──────── MATERIAL FOR THIS EXERCISE

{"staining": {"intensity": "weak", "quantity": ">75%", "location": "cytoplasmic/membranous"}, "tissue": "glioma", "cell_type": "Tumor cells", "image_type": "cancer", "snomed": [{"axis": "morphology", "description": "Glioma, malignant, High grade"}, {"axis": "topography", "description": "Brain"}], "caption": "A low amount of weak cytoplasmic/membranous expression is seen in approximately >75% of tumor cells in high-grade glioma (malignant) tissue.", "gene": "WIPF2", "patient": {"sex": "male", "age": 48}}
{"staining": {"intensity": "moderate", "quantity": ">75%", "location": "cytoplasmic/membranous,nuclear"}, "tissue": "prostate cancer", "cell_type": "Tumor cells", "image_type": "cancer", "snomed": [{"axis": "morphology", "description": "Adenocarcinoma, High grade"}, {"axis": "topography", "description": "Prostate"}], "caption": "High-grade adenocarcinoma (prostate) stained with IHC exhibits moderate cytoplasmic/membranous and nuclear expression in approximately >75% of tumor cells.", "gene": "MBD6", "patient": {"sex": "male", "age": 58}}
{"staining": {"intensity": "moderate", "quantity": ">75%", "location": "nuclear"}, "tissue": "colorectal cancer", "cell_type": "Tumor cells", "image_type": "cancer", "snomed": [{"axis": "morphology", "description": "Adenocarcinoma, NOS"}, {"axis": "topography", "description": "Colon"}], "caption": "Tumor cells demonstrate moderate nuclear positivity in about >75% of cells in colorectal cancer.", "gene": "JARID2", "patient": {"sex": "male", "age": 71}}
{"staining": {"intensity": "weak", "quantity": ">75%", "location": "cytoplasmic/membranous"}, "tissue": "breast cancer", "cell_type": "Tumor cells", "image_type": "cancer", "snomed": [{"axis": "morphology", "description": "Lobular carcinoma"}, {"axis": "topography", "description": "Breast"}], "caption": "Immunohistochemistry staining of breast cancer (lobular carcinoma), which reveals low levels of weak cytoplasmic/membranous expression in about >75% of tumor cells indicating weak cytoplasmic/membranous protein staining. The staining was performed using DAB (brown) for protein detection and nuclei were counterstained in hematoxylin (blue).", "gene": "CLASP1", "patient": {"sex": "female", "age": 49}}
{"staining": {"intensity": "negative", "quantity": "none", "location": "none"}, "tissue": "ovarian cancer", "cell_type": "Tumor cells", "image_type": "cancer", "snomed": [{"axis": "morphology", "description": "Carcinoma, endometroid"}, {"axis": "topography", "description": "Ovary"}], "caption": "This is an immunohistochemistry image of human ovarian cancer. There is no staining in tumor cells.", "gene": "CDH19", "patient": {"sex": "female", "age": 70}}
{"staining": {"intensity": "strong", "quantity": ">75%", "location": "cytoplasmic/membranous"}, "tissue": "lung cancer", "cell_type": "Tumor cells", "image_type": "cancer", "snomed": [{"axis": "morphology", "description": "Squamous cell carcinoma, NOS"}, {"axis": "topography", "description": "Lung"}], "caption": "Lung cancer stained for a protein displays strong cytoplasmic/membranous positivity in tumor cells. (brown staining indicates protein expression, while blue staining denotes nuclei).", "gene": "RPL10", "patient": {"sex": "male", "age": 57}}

────────────────

• TASK BRIEF
Every entry is to be transcribed exactly as it stands.

• REPLY TO THE EXERCISE
{"staining": {"intensity": "weak", "quantity": ">75%", "location": "cytoplasmic/membranous"}, "tissue": "glioma", "cell_type": "Tumor cells", "image_type": "cancer", "snomed": [{"axis": "morphology", "description": "Glioma, malignant, High grade"}, {"axis": "topography", "description": "Brain"}], "caption": "A low amount of weak cytoplasmic/membranous expression is seen in approximately >75% of tumor cells in high-grade glioma (malignant) tissue.", "gene": "WIPF2", "patient": {"sex": "male", "age": 48}}
{"staining": {"intensity": "moderate", "quantity": ">75%", "location": "cytoplasmic/membranous,nuclear"}, "tissue": "prostate cancer", "cell_type": "Tumor cells", "image_type": "cancer", "snomed": [{"axis": "morphology", "description": "Adenocarcinoma, High grade"}, {"axis": "topography", "description": "Prostate"}], "caption": "High-grade adenocarcinoma (prostate) stained with IHC exhibits moderate cytoplasmic/membranous and nuclear expression in approximately >75% of tumor cells.", "gene": "MBD6", "patient": {"sex": "male", "age": 58}}
{"staining": {"intensity": "moderate", "quantity": ">75%", "location": "nuclear"}, "tissue": "colorectal cancer", "cell_type": "Tumor cells", "image_type": "cancer", "snomed": [{"axis": "morphology", "description": "Adenocarcinoma, NOS"}, {"axis": "topography", "description": "Colon"}], "caption": "Tumor cells demonstrate moderate nuclear positivity in about >75% of cells in colorectal cancer.", "gene": "JARID2", "patient": {"sex": "male", "age": 71}}
{"staining": {"intensity": "weak", "quantity": ">75%", "location": "cytoplasmic/membranous"}, "tissue": "breast cancer", "cell_type": "Tumor cells", "image_type": "cancer", "snomed": [{"axis": "morphology", "description": "Lobular carcinoma"}, {"axis": "topography", "description": "Breast"}], "caption": "Immunohistochemistry staining of breast cancer (lobular carcinoma), which reveals low levels of weak cytoplasmic/membranous expression in about >75% of tumor cells indicating weak cytoplasmic/membranous protein staining. The staining was performed using DAB (brown) for protein detection and nuclei were counterstained in hematoxylin (blue).", "gene": "CLASP1", "patient": {"sex": "female", "age": 49}}
{"staining": {"intensity": "negative", "quantity": "none", "location": "none"}, "tissue": "ovarian cancer", "cell_type": "Tumor cells", "image_type": "cancer", "snomed": [{"axis": "morphology", "description": "Carcinoma, endometroid"}, {"axis": "topography", "description": "Ovary"}], "caption": "This is an immunohistochemistry image of human ovarian cancer. There is no staining in tumor cells.", "gene": "CDH19", "patient": {"sex": "female", "age": 70}}
{"staining": {"intensity": "strong", "quantity": ">75%", "location": "cytoplasmic/membranous"}, "tissue": "lung cancer", "cell_type": "Tumor cells", "image_type": "cancer", "snomed": [{"axis": "morphology", "description": "Squamous cell carcinoma, NOS"}, {"axis": "topography", "description": "Lung"}], "caption": "Lung cancer stained for a protein displays strong cytoplasmic/membranous positivity in tumor cells. (brown staining indicates protein expression, while blue staining denotes nuclei).", "gene": "RPL10", "patient": {"sex": "male", "age": 57}}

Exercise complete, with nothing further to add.